Impact of inguinal hernia defect size as stratified by the European Hernia Society (EHS) classification I to III on the rate of chronic postoperative inguinal pain (CPIP).
CPIP is the most important complication after inguinal hernia repair. The impact of hernia defect size according to the EHS classification on CPIP is unknown.
In total, 57,999 male patients from the Herniamed registry undergoing primary unilateral inguinal hernia repair including a 1-year follow-up were selected between September 1, 2009 and November 30, 2016. Using multivariable analysis, the impact of EHS inguinal hernia classification (EHS I vs EHS II vs EHS III and/or scrotal) on developing CPIP was investigated.
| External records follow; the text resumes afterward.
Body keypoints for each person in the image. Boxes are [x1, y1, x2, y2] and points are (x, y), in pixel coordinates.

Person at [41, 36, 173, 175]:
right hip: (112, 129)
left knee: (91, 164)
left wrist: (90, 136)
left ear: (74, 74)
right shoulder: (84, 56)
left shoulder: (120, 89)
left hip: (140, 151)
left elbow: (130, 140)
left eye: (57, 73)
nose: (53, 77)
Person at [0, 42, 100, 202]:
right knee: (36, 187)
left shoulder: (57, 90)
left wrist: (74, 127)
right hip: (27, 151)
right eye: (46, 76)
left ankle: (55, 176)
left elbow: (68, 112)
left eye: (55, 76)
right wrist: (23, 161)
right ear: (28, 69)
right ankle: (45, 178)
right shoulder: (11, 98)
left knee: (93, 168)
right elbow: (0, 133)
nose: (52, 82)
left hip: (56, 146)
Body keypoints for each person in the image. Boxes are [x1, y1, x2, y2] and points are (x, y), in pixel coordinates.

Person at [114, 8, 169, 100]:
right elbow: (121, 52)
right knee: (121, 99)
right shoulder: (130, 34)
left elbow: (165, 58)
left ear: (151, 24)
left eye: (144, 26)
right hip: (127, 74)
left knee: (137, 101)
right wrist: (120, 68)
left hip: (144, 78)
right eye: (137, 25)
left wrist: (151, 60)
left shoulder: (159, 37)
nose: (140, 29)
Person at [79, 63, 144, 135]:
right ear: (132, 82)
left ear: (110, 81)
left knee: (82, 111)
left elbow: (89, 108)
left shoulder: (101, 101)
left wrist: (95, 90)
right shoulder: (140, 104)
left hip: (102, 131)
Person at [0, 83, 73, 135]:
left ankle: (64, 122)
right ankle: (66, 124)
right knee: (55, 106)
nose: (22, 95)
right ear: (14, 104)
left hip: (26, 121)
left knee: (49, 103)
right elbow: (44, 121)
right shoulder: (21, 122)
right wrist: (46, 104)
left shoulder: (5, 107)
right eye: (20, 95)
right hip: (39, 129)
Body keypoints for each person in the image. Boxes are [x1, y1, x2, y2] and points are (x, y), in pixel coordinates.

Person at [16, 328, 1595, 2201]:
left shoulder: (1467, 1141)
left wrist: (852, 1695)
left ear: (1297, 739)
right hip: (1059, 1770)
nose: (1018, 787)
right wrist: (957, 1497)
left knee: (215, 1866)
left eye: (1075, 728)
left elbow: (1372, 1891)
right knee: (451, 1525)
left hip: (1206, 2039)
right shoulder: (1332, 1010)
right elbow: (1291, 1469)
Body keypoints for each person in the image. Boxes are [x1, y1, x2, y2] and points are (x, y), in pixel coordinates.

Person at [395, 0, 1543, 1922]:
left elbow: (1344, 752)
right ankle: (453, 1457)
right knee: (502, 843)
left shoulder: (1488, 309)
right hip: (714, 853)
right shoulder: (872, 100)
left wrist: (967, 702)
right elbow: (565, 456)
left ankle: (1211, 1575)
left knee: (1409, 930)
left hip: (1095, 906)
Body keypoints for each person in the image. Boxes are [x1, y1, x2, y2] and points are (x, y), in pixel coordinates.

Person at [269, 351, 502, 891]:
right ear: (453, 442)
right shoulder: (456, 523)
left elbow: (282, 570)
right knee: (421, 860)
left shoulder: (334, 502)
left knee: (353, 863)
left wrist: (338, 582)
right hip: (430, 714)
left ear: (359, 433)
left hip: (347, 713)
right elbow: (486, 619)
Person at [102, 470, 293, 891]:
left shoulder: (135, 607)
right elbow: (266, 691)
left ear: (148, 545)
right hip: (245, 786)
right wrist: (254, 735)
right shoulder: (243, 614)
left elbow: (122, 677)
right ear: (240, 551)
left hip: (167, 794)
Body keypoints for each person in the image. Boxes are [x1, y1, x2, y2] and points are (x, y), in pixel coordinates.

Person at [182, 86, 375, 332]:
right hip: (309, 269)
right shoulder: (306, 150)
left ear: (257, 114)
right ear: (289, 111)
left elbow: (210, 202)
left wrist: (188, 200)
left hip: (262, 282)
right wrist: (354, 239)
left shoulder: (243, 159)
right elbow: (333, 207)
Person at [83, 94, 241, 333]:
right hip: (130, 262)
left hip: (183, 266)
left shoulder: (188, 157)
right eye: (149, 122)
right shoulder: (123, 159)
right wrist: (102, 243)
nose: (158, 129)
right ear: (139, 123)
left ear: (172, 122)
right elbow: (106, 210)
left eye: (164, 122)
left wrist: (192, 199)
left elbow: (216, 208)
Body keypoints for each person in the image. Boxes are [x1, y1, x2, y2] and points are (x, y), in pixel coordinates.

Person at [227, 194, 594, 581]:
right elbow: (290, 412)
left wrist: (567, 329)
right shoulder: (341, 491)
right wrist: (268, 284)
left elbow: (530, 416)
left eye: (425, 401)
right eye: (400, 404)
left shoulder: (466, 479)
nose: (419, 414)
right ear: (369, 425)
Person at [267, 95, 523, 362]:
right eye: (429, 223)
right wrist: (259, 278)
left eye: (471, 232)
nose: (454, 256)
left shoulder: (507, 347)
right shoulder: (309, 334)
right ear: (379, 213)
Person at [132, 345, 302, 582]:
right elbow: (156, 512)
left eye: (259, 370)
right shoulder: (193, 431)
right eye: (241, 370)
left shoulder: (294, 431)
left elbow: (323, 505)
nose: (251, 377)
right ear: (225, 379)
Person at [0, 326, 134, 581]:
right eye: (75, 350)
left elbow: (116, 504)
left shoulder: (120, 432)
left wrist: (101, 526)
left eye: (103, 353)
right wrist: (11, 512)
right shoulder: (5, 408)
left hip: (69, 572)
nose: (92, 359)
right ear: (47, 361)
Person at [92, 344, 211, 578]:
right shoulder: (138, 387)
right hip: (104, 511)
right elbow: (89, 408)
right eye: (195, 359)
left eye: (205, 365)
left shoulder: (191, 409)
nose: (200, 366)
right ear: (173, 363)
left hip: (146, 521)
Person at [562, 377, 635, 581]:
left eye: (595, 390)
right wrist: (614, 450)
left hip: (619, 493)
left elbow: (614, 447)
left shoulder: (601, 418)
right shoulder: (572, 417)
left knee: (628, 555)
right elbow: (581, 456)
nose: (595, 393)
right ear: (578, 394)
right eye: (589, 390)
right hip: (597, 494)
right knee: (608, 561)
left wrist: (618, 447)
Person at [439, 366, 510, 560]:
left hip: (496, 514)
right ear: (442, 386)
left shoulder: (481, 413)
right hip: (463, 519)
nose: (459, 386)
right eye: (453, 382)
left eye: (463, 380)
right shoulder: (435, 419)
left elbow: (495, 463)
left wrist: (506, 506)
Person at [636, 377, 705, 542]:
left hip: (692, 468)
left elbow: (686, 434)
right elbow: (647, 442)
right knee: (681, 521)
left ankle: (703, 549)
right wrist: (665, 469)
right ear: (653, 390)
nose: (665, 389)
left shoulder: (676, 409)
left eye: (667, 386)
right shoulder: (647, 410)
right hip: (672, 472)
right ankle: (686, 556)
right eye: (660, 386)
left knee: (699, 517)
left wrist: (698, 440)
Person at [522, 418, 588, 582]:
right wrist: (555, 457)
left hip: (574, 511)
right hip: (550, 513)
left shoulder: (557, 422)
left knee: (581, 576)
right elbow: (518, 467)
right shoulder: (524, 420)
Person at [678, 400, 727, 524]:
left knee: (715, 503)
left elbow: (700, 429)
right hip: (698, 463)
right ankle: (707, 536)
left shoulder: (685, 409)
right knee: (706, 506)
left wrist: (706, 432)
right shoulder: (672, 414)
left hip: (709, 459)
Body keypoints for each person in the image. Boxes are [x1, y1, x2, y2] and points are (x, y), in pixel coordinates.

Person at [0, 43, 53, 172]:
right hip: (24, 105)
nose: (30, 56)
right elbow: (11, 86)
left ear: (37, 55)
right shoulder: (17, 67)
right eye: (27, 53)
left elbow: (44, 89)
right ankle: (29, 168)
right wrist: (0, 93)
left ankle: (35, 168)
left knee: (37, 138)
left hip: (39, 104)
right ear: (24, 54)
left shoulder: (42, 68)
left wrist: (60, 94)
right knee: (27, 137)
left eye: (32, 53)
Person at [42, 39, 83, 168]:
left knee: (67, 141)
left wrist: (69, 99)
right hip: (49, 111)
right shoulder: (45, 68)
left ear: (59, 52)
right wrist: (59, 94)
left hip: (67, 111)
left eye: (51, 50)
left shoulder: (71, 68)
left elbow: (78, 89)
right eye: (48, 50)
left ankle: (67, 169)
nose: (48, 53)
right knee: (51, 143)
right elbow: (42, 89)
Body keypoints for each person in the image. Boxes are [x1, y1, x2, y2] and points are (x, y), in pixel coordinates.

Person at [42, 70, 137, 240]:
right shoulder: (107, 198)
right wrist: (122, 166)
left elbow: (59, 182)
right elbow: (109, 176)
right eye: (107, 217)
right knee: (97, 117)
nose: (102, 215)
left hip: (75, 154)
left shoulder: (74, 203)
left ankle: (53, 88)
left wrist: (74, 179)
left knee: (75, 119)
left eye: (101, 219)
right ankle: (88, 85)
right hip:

Multivariable analysis revealed for smaller inguinal hernias a significant higher rate of pain at rest [EHS I vs EHS II: odds ratio, OR = 1.350 (1.180–1.543), P < 0.001; EHS I vs EHS III and/or scrotal: OR = 1.839 (1.504–2.249), P < 0.001; EHS II vs EHS III and/or scrotal: OR = 1.363 (1.125–1.650), P = 0.002], pain on exertion [EHS I vs EHS II: OR = 1.342 (1.223–1.473), P < 0.001; EHS I vs EHS III and/or scrotal: OR = 2.002 (1.727–2.321), P < 0.001; EHS II vs EHS III and/or scrotal: OR = 1.492 (1.296; 1.717), P < 0.001], and pain requiring treatment [EHS I vs EHS II: OR = 1.594 (1.357–1.874), P < 0.001; EHS I vs EHS III and/or scrotal: OR = 2.254 (1.774–2.865), P < 0.001; EHS II vs EHS III and/or scrotal: OR = 1.414 (1.121–1.783), P = 0.003] at 1-year follow-up. Younger patients (<55 y) revealed higher rates of pain at rest, pain on exertion, and pain requiring treatment (each P < 0.001) with a significantly trend toward higher rates of pain in smaller hernias.
Smaller inguinal hernias have been identified as an independent patient-related risk factor for developing CPIP.